Qualcuno chiede se sia una questione di luce, magari il sole alto tanto amato dal Maestro si riflette troppo sulla tela, o se il vento possa dare fastidio; ma Athos sorprende sempre tutti quando dice che non gli interessa affatto riprodurre la realtà e che quello che vien fuori dal suo studio è una via di mezzo tra realtà e fantasia, tra sogno e visione; quello che non dice è che non ne ha bisogno, di averlo dinanzi agli occhi il panorama. A lui basta uno sguardo, poi chiude gli occhi e inspirando fa entrare dentro di sé i raggi del sole, i profumi del vento, il ronzio degli insetti. Fa profondamente suo tutto questo e lo rielabora; il che rende possibile che, anche in pieno inverno, nel suo studio fioriscano i fiori più colorati e che il lago rifletta la luce di un sole che in ogni quadro è appena al di là della cornice.

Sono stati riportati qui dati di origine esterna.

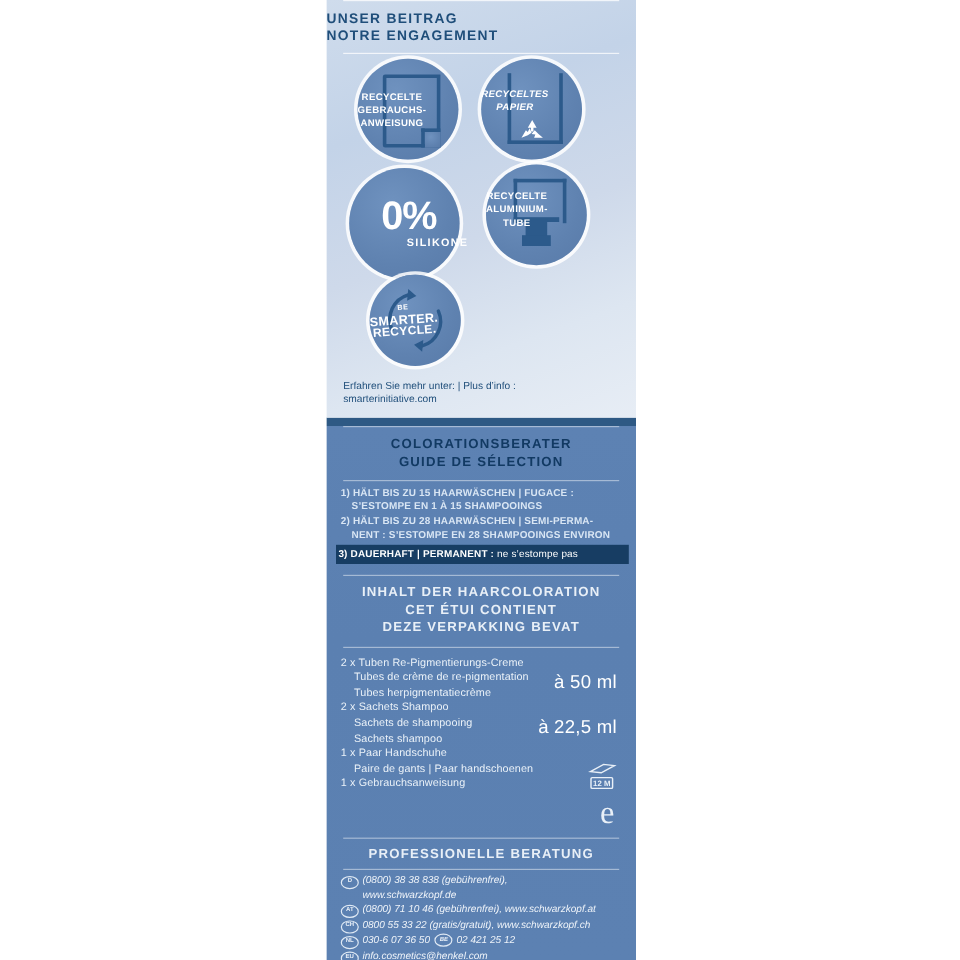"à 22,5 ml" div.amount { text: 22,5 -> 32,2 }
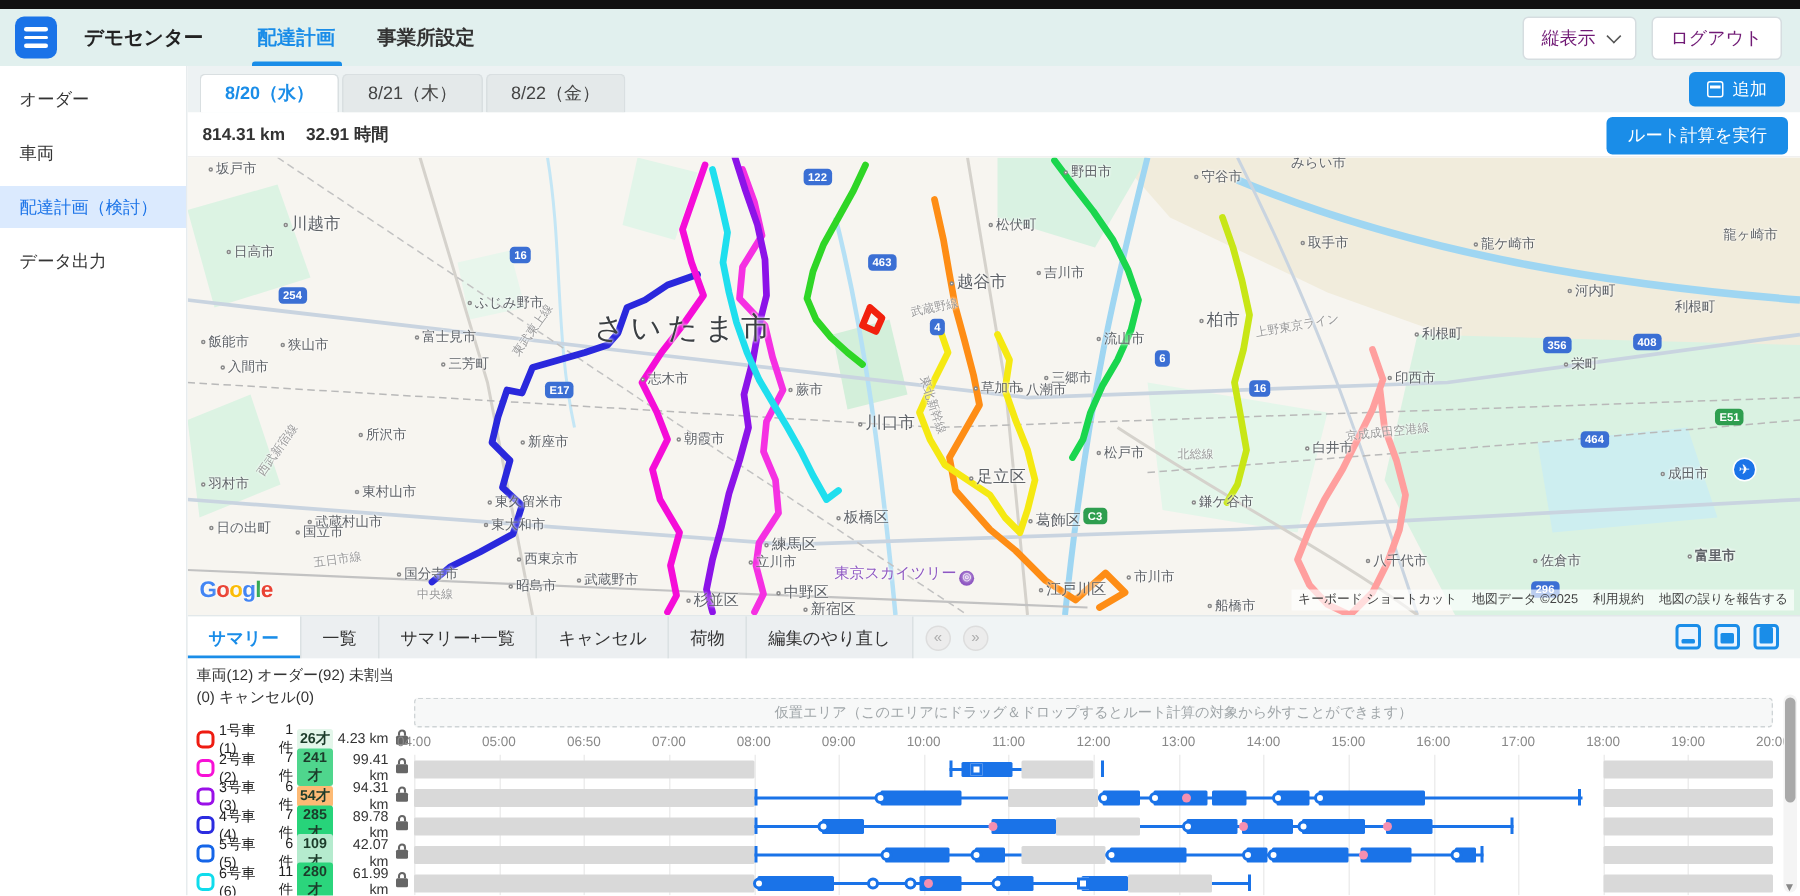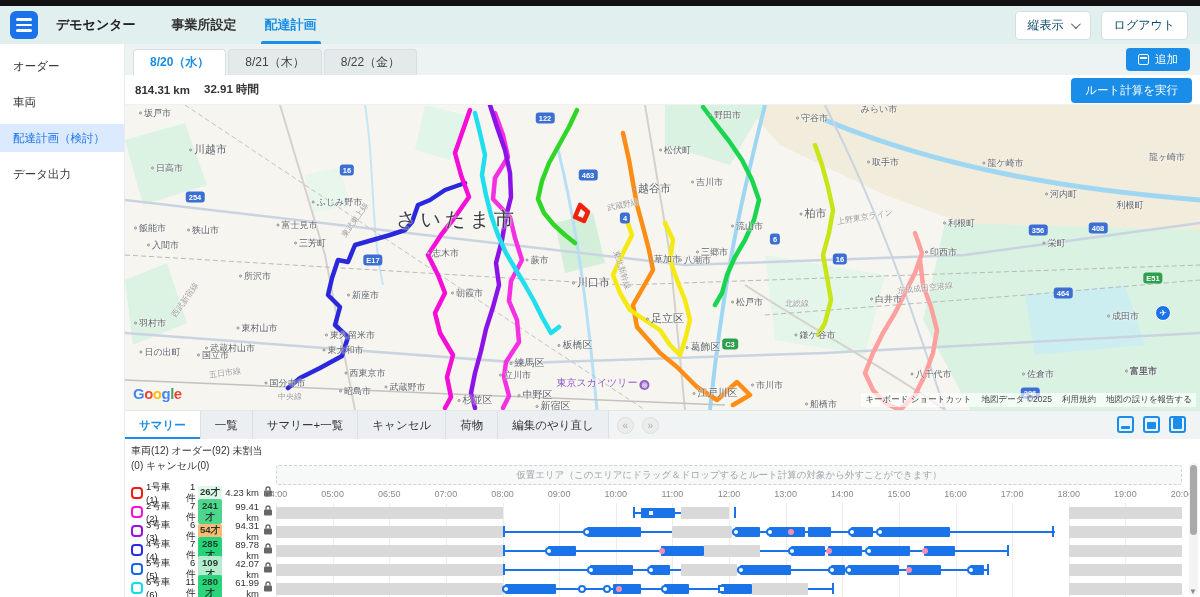"事業所設定" div.tnav { order: before "配達計画" -> after "配達計画" }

Ce ne sono di cose al di là delle pennellate, della luce e dei colori… c’è l’amore per tutto ciò che è vita, c’è un rispetto profondo per la natura e le sue meraviglie e, in particolare nei quadri che raffigurano la sua terra, c’è la passione per la storia che essa cela e rivela. Una rosa ed un vigneto non è semplicemente un bell’accostamento; è la saggezza contadina che Athos ha sempre tenuto in grande considerazione, per il fascino che hanno quei saperi che si tramandano da padre in figlio, di bocca in bocca. Quella rosa è posta dinanzi al vigneto per segnalare eventuali malattie, essendo più delicata dell’uva e manifestandole prima, dando al contadino il tempo di agire e salvare il raccolto.
È in questo la sua forza: la delicatezza di Athos non è mai sdolcinata, la violenza dei colori mai brutale; il suo è un sorriso di chi vive la vita con ironia e che grazie all’ironia continua a viverla, senza per questo mancare di profondità e in piena coscienza di ciò che veramente conta.
Athos, un uomo speciale che fa finta di non esserlo, è amato e adorato perché con la sua pittura offre un’altra prospettiva sul mondo, uno sguardo intriso di gioia, ottimismo e infinita dolcezza.